### Exercise details
Only the lines holding "AAPL" are wanted. Copy every one from the records below.

─── Material provided

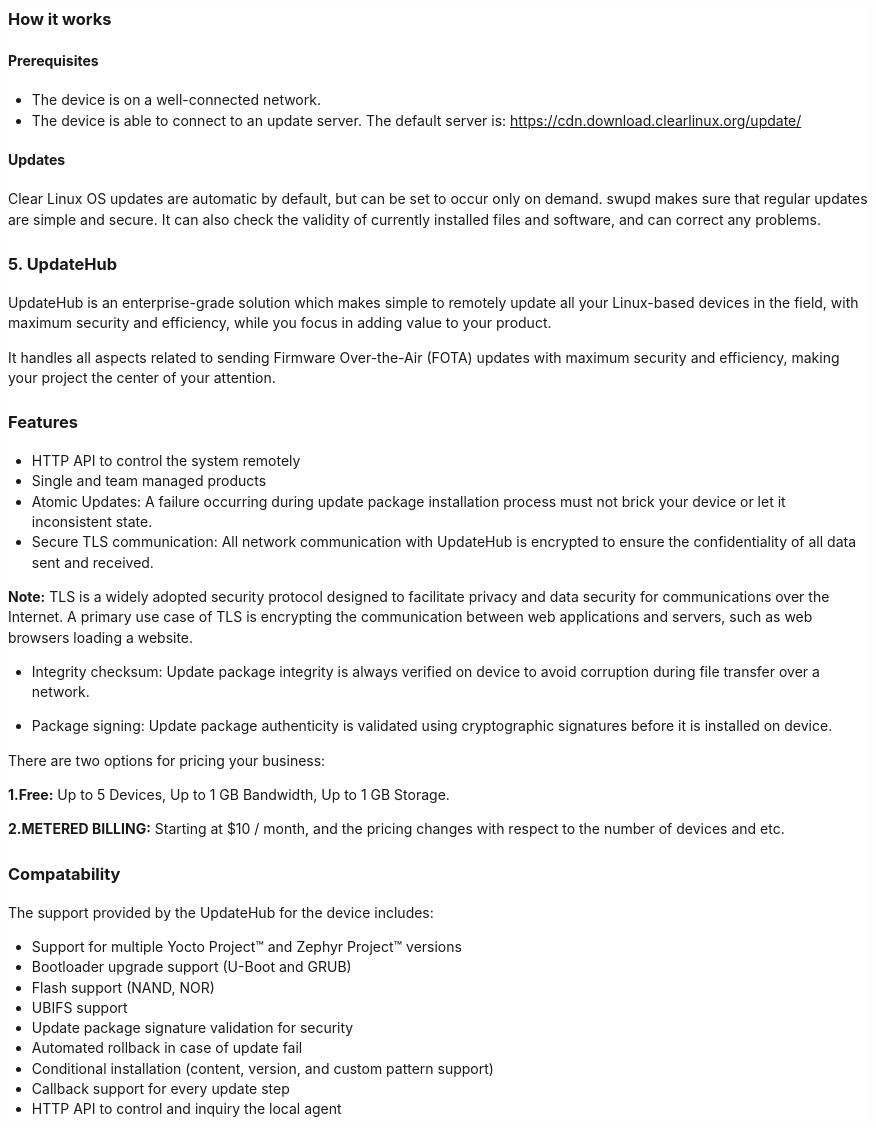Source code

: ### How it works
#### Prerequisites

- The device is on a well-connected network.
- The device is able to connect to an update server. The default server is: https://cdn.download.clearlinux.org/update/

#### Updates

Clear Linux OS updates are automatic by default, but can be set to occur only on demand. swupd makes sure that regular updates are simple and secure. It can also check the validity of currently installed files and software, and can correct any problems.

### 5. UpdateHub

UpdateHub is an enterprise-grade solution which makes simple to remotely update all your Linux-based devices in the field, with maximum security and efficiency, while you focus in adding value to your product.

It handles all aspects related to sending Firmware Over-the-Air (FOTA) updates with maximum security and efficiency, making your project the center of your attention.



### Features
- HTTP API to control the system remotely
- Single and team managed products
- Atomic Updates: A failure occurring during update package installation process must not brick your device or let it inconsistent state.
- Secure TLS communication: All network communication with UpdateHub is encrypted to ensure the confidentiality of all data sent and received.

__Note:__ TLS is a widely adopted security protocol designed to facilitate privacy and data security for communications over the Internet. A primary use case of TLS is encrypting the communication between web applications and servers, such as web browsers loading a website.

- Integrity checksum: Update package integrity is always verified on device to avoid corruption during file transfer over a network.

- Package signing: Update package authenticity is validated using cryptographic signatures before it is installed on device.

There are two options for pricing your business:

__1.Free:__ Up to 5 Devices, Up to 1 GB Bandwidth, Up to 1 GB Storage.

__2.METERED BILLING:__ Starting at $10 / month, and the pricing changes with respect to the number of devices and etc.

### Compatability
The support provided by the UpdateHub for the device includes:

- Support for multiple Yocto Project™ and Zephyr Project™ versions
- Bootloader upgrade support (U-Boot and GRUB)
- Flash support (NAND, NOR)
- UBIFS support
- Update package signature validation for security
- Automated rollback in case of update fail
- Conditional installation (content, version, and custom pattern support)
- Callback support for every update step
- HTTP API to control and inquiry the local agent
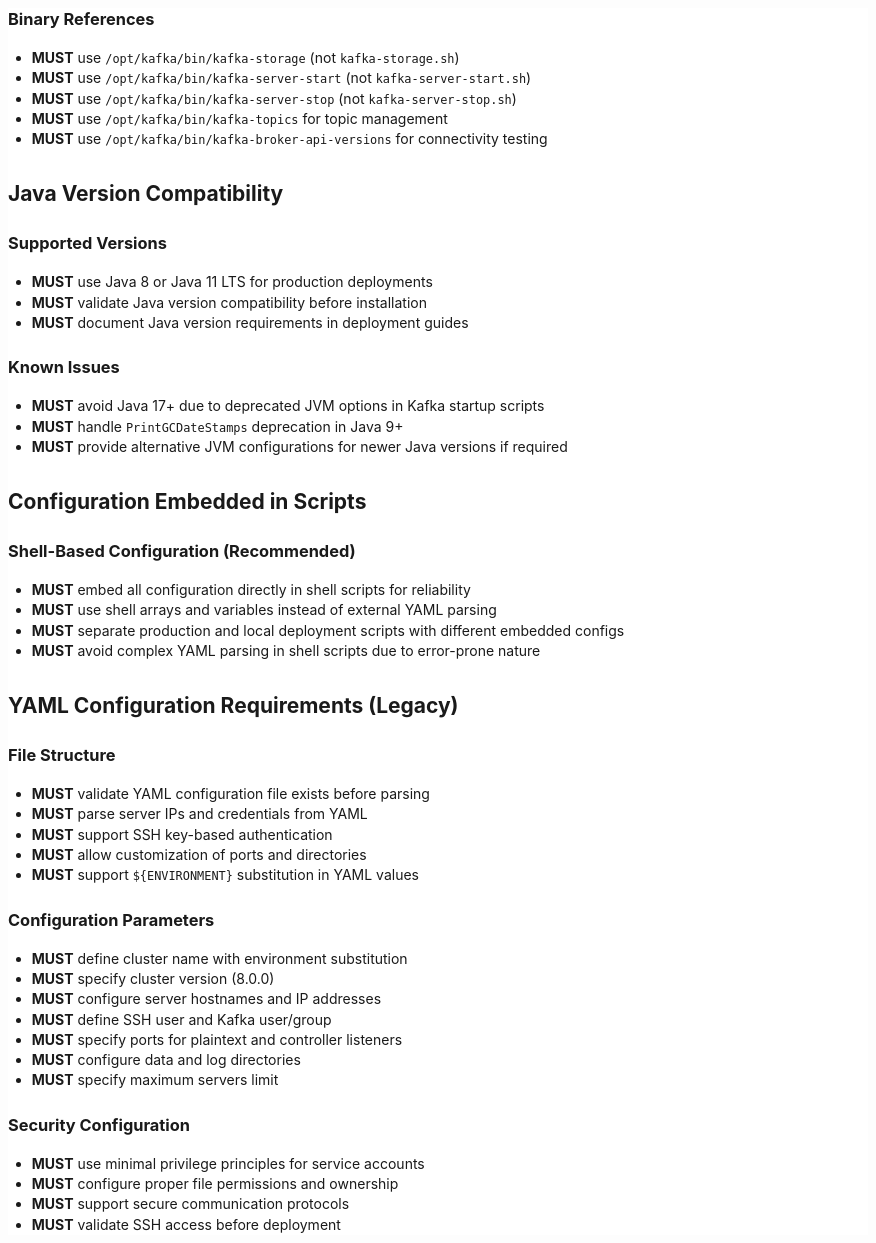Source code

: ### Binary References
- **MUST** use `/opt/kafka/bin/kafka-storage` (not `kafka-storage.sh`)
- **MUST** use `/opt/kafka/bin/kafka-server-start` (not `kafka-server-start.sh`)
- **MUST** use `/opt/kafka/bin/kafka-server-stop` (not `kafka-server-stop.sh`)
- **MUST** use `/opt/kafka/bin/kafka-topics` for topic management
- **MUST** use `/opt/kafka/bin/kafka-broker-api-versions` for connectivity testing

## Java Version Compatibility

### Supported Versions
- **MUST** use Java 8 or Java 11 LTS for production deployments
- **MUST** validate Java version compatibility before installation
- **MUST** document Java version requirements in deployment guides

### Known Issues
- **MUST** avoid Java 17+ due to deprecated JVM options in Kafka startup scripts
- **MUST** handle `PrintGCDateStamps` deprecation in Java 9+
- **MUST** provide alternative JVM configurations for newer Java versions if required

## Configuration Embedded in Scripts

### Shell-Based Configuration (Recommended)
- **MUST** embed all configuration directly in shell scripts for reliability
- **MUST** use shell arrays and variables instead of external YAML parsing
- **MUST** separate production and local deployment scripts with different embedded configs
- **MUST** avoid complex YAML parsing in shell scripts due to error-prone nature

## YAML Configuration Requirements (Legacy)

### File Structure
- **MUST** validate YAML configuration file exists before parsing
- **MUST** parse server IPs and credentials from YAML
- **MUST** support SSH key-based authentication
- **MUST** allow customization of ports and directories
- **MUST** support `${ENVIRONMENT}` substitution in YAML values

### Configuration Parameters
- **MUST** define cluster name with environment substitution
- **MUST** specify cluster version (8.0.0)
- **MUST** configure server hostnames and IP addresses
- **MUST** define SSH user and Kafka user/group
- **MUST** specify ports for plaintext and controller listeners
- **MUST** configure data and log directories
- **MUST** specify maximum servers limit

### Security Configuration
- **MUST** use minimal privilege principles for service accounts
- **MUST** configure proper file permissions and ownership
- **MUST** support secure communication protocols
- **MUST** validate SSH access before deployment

──────
─── Material provided

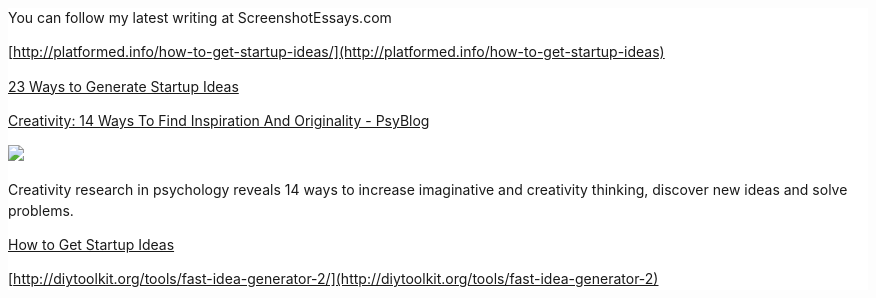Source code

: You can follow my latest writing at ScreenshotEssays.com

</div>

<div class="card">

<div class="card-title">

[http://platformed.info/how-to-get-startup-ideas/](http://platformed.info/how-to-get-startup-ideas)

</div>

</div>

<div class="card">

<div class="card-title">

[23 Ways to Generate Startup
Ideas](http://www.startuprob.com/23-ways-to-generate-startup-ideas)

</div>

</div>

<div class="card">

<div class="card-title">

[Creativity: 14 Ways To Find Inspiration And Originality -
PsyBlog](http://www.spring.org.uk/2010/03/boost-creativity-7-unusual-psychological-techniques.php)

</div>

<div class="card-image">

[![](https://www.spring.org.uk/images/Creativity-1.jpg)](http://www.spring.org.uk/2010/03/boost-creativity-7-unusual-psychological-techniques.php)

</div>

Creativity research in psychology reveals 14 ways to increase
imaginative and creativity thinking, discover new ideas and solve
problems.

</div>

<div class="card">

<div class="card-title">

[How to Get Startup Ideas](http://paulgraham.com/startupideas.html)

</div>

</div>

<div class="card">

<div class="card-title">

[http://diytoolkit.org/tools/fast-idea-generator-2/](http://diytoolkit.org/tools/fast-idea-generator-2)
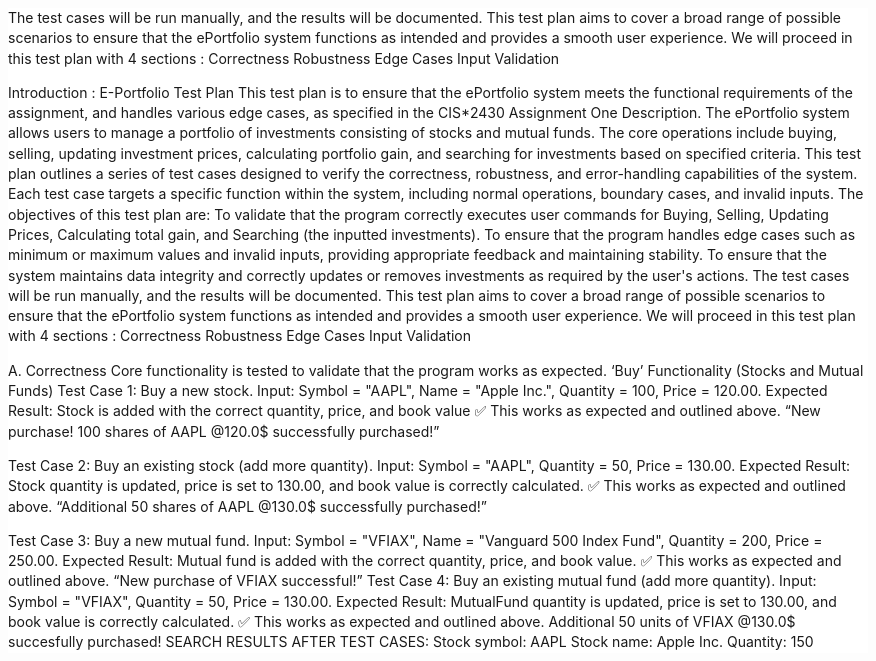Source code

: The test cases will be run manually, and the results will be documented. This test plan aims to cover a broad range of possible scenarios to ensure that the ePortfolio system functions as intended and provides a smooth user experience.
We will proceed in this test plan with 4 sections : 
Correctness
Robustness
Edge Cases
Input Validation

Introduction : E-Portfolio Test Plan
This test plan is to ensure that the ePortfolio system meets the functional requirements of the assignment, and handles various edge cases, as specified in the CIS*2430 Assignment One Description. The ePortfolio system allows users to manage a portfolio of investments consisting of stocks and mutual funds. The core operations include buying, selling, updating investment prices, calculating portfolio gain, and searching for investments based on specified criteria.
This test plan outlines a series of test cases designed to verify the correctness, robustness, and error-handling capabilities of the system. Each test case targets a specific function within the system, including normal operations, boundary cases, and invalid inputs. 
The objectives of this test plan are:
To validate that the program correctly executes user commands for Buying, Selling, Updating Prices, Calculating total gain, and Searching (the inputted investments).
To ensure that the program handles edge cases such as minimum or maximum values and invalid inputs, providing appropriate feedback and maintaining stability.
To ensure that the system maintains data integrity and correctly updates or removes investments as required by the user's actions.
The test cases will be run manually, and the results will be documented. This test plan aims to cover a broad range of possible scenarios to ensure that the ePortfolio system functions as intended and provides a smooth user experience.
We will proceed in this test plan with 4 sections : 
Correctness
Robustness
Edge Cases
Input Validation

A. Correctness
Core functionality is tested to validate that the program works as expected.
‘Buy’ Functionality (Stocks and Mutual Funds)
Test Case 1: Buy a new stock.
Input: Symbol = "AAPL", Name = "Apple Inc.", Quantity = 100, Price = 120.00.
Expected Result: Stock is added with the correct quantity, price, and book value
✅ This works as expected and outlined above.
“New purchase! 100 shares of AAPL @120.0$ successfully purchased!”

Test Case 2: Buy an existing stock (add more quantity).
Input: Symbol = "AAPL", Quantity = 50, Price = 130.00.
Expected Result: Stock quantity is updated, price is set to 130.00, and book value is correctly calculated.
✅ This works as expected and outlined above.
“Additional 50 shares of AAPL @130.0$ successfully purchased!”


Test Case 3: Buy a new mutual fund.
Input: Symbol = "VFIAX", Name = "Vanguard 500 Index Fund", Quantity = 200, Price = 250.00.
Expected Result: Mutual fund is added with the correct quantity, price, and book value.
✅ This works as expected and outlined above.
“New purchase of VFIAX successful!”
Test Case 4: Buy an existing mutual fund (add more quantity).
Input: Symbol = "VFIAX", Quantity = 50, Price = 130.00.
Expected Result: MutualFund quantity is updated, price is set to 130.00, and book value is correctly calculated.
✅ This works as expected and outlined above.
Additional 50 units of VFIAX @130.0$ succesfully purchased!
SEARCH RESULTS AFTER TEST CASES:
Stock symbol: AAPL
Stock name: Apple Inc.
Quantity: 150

──────

### Answer to the problem
Input: Symbol = "AAPL", Name = "Apple Inc.", Quantity = 100, Price = 120.00.
“New purchase! 100 shares of AAPL @120.0$ successfully purchased!”
Input: Symbol = "AAPL", Quantity = 50, Price = 130.00.
“Additional 50 shares of AAPL @130.0$ successfully purchased!”
Stock symbol: AAPL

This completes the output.